Business Desk
This article is from the archive of The New York Sun before the launch of its new website in 2022. The Sun has neither altered nor updated such articles but will seek to correct any errors, mis-categorizations or other problems introduced during transfer.

TAXES
HOUSE PASSES BILL TO KEEP LOWER CAPITAL GAINS TAX
WASHINGTON – The House voted yesterday to make sure investors hang onto lowered tax rates for capital gains and dividends for an extra two years.
Voting mostly along party lines, the House narrowly passed a $56 billion, five-year package of tax cuts that retains reduced tax rates on capital gains and dividends in 2009 and 2010.The vote was 234-197.
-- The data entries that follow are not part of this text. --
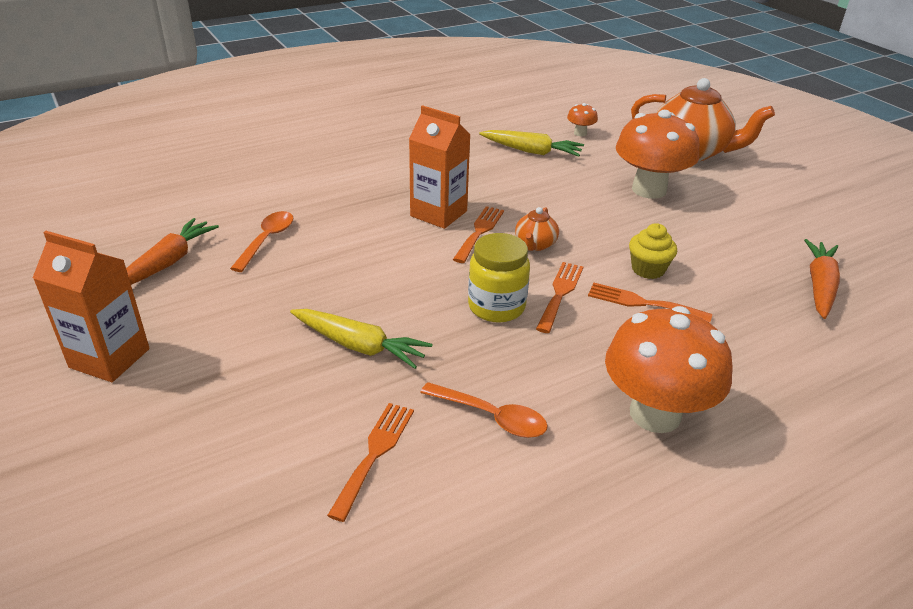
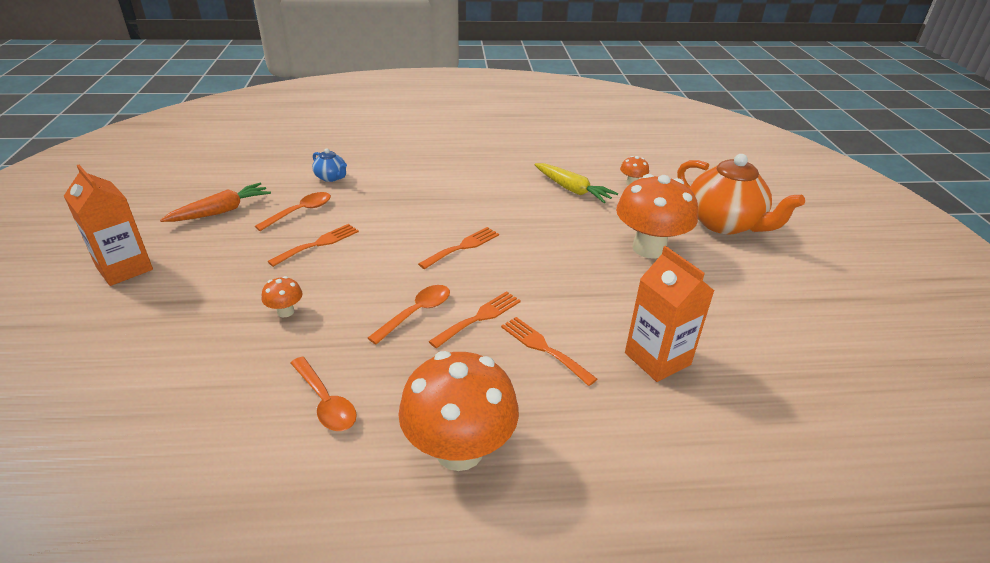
camera: 25 degrees right, 0 degrees up
yellow carrot [290,309,432,369] -> orange mushroom [262,276,302,317]
orange fork [327,403,414,522] -> orange fork moved to [267,224,359,267]
orange carton [409,105,471,229] -> orange carton moved to [625,246,714,382]
yellow jar [468,233,530,323] -> orange spoon [368,285,450,344]
orange teapot [515,207,559,251] -> none
yellow cupcake [629,223,677,279] -> none
orange carrot [804,239,840,319] -> none
none -> blue teapot [312,148,347,182]

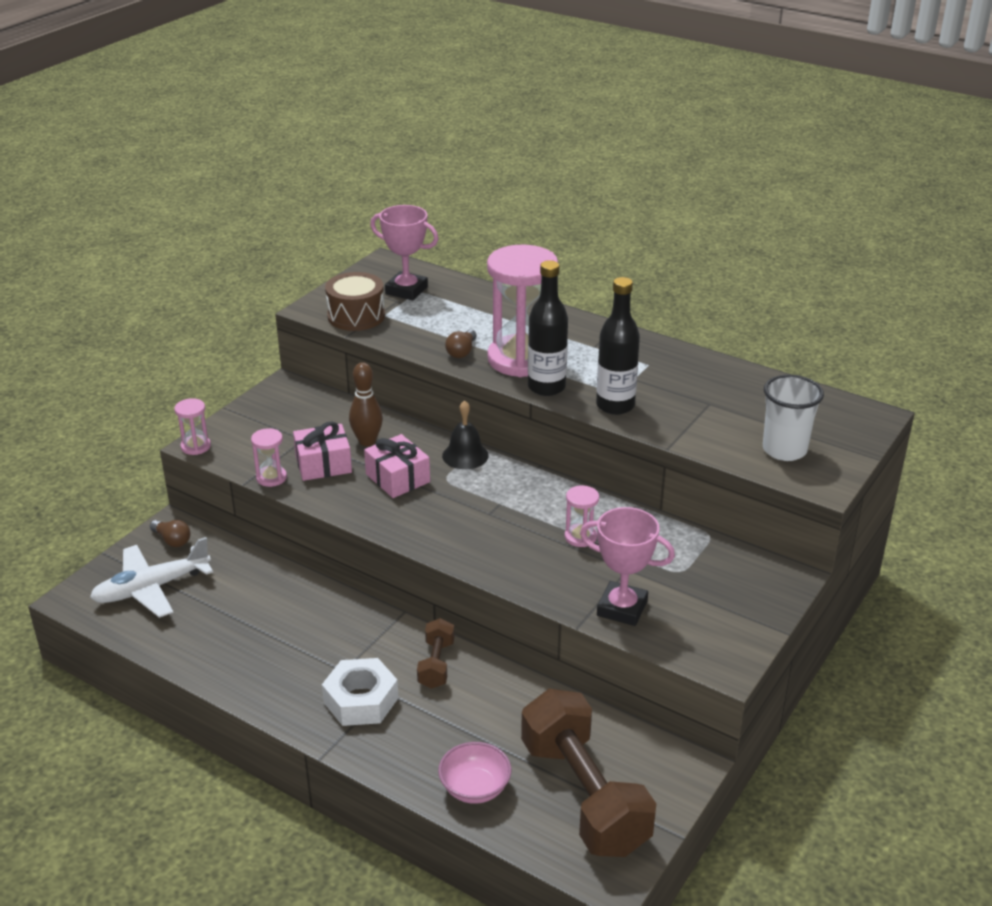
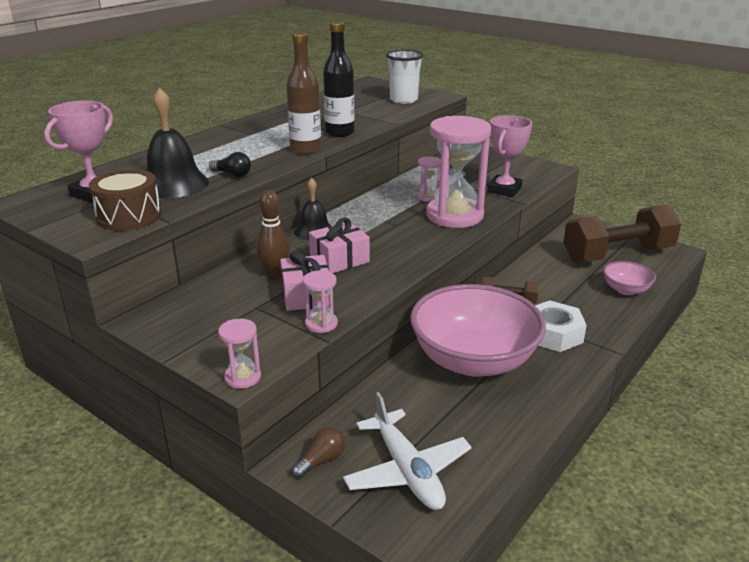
camera: 85 degrees left, 5 degrees down
brown light bulb [445,329,477,358] -> black light bulb [209,152,251,177]
pink hourglass [487,245,558,377] -> pink hourglass moved to [426,116,491,228]
black bottle [528,260,568,396] -> brown bottle [286,32,321,155]
none -> black bell [147,87,209,198]
none -> pink bowl [410,284,546,377]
Republicans said their record of tax cutting revitalized a sluggish economy, and the White House praised the bill. “These extensions are necessary to provide certainty for investors and businesses and are essential to sustaining long-term economic growth,” the president’s budget office said in a statement.
– Associated Press
REAL ESTATE
TWO MAJOR HOMEBUILDERS REPORT GROWTH, PREDICT SLOWDOWN
Homebuilders Hovnanian Enterprises and Toll Brothers reported double-digit earnings growth in their fiscal fourth quarters, but both reported signs that sales and price increases in certain markets are returning to more “normalized” levels from the frenzied pace of the last few years. The company’s orders rose 27% in the quarter. However, the chief financial officer of Hovnanian, Larry Sorsby, said demand in certain markets is starting to slow to more “normalized” levels.
– Dow Jones Newswires
IN THE COURTS
JURY BEGINS DELIBERATIONS IN FIRST FEDERAL VIOXX TRIAL
HOUSTON – In their closing arguments in the first federal trial over Merck & Co.’s Vioxx, attorneys painted opposing pictures of the drug maker’s handling of the painkiller, what it knew about Vioxx’s cardiovascular dangers, and whether Vioxx contributed to the death of a man who took it for less than a month. The jury in the two-week trial here received its instructions from Judge Eldon Fallon yesterday afternoon. Separately, the New England Journal of Medicine posted an “expression of concern” that three heart attacks among patients on Vioxx were left out of the data in a crucial study of Vioxx called Vigor, making Vioxx appear safer than it was. NEJM, which said it found out about the missing data in a deposition, said it had asked the authors for a correction.
– Dow Jones Newswires
IN BRIEF
Governor Romney of Massachusetts said the state would become the first in America to limit how much carbon dioxide power plants can emit, starting January 1 … GlaxoSmithKline’s Paxil antidepressant carries an increased risk of birth defects and usually shouldn’t be used during pregnancy, federal regulators said in an alert to doctors … Southwest Airlines pilots agreed to add about 90 minutes a month to their flight time without increasing pay, saving about $4 million a year for the most profitable American carrier.